Learn how customers want to interact online. What the past decade taught us – and what COVID reiterated in the past couple years – is that the conversation around digital goes far beyond just plain awareness.

In fact, the businesses that are the best at digital branding have constructed a lead-generation machine around these capabilities. They have taken the knowledge of clients’ needs and wants and translated it into an incubation device that effectively appeals to this group.

So, what are some of the ways that you can change the thinking within your business to improve the success of your digital branding efforts? Here are four critical elements that every marketer should master:

#1 Know the decision makers

In B2B in particular, you will often find multiple decision makers involved in the buying process. That is OK. This simply means we have to appeal to each of their “decision journeys.”

We have to understand their challenges and obstacles, whether they are a chief financial officer or an engineer. Invariably, they will have different selection criteria, success metrics and the like.

#2 The “Amazon” Effect

With so much buying activity across the digital space during COVID, a remarkable thing has happened.

Now, even B2B buyers want the same type of information and transparency in their professional lives as they get when they make personal purchases from Amazon.

These buyers give a thumbs-up to live chat and clear, concise information, and a thumbs-down to having to dig for information, deal with technical issues and to overly complex Web sites.

#3 Big M, Little m

It is time to draw a solid, unbroken, line in the sand.

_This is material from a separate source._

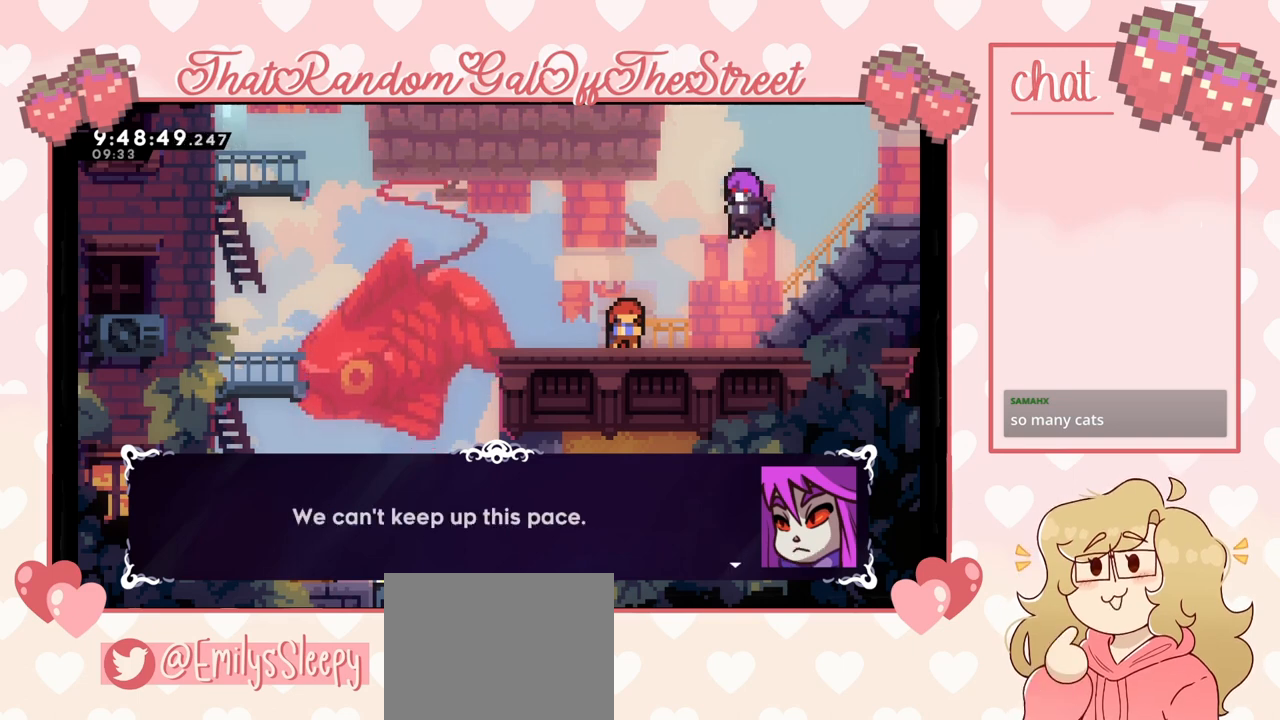
{"buttons": [], "left_stick": "center", "right_stick": "center", "events": [[67, "A", "down"], [233, "A", "up"]]}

Marketing currently – with a capital M – relates to what we have mentioned here: real insights and strategies that will drive new business and grow your company.

No longer is it satisfactory to lean on “little m” tactics, such as pretty pictures that look gorgeous but say nothing.

#4 Marketers: The business development rep’s best friend

No longer should marketers consider themselves an ancillary resource to more sales-oriented folk. They should take hands-on responsibility to ensure that their activities drive as many qualified leads to business development as possible.

Equally as important is to be in close coordination with business development so the leads that come in get the attention they deserve.

Research shows that up to half of sales go to the partner or vendor that responds first.

In the past, we have done a great job, as marketers, of saying we are experts, but then throwing the ball over the fence to business development. That is an old way of doing things.

Now, we should be aligned and attached at the hip as we jointly journey further and further into the funnel. This includes being aligned on the funnel metrics that are used to measure efficacy and success.

TIME IS OF the absolute essence in today’s marketplace, and you must find that extra gear to operate your digital branding machine.

When you decide to turn on your digital machine, you need to know exactly what you are looking for and to be ready to respond.

So, how is your company’s digital brand presence? Are you relevant or invisible? If you want to know, a digital audit to see how your company stacks versus the competition is a great place to start.